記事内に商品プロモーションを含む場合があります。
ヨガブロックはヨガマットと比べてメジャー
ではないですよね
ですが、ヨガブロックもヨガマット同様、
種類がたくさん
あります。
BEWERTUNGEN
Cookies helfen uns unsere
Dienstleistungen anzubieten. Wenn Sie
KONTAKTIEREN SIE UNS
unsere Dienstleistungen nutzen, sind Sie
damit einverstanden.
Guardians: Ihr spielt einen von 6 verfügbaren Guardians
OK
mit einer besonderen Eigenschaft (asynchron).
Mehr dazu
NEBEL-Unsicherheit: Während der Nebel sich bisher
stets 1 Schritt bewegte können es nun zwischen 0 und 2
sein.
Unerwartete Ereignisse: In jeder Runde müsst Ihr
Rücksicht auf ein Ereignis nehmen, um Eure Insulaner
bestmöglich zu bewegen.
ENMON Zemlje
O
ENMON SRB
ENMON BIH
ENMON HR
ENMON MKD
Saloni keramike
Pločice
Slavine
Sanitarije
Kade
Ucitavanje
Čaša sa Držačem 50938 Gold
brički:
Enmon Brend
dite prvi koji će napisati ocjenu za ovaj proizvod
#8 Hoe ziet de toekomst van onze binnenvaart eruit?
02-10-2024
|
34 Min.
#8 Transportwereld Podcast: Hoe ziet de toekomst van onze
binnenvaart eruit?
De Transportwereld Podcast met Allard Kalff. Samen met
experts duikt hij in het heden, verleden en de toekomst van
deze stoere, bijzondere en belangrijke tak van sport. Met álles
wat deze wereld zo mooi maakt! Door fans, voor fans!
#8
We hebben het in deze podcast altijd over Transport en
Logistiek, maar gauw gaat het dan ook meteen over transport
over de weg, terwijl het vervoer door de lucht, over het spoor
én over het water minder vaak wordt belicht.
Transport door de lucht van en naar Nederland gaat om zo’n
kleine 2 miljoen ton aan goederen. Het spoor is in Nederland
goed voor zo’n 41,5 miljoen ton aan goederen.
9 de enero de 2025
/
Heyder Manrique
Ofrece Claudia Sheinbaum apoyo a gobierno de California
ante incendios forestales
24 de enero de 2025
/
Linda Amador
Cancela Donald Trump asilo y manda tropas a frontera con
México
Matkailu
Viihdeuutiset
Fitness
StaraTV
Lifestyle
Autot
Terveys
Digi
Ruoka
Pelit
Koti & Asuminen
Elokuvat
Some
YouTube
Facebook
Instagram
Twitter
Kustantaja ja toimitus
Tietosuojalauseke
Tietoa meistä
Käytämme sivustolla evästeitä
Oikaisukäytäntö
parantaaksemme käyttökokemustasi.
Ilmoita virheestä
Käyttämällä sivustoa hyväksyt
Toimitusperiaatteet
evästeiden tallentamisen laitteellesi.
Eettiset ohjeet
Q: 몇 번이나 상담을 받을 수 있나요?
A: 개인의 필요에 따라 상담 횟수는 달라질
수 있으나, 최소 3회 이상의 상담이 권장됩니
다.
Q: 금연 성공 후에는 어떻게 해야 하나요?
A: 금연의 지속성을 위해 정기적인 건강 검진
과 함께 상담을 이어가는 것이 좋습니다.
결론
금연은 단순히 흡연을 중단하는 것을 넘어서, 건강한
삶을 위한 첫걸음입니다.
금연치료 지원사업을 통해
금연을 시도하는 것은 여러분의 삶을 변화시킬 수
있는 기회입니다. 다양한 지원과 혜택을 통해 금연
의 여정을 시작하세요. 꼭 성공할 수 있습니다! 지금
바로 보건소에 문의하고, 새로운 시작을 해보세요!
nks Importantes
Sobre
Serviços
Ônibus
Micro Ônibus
—————
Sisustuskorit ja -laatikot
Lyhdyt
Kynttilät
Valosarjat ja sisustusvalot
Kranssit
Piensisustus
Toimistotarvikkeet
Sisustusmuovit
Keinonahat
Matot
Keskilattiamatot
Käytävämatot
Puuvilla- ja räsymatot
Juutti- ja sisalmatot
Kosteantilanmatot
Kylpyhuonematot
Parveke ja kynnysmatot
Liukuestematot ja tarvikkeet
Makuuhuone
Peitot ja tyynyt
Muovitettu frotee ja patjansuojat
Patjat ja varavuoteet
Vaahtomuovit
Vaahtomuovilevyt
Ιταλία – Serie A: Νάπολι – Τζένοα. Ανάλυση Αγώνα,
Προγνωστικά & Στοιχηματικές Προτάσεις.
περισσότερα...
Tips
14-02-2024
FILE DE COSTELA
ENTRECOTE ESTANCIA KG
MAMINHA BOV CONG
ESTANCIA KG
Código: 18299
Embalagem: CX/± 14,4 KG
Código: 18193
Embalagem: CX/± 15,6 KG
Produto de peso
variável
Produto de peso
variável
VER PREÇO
—————
■ What you will do
Starting with the line containing "記事内に商品プロモーションを含む場合があります。" and going on through the line containing "We hebben het", write out only those lines again, swapping "Sanitarije" for "Sanitarna oprema" and leaving everything else as it is.

■ Exercise solution
記事内に商品プロモーションを含む場合があります。
ヨガブロックはヨガマットと比べてメジャー
ではないですよね
ですが、ヨガブロックもヨガマット同様、
種類がたくさん
あります。
BEWERTUNGEN
Cookies helfen uns unsere
Dienstleistungen anzubieten. Wenn Sie
KONTAKTIEREN SIE UNS
unsere Dienstleistungen nutzen, sind Sie
damit einverstanden.
Guardians: Ihr spielt einen von 6 verfügbaren Guardians
OK
mit einer besonderen Eigenschaft (asynchron).
Mehr dazu
NEBEL-Unsicherheit: Während der Nebel sich bisher
stets 1 Schritt bewegte können es nun zwischen 0 und 2
sein.
Unerwartete Ereignisse: In jeder Runde müsst Ihr
Rücksicht auf ein Ereignis nehmen, um Eure Insulaner
bestmöglich zu bewegen.
ENMON Zemlje
O
ENMON SRB
ENMON BIH
ENMON HR
ENMON MKD
Saloni keramike
Pločice
Slavine
Sanitarna oprema
Kade
Ucitavanje
Čaša sa Držačem 50938 Gold
brički:
Enmon Brend
dite prvi koji će napisati ocjenu za ovaj proizvod
#8 Hoe ziet de toekomst van onze binnenvaart eruit?
02-10-2024
|
34 Min.
#8 Transportwereld Podcast: Hoe ziet de toekomst van onze
binnenvaart eruit?
De Transportwereld Podcast met Allard Kalff. Samen met
experts duikt hij in het heden, verleden en de toekomst van
deze stoere, bijzondere en belangrijke tak van sport. Met álles
wat deze wereld zo mooi maakt! Door fans, voor fans!
#8
We hebben het in deze podcast altijd over Transport en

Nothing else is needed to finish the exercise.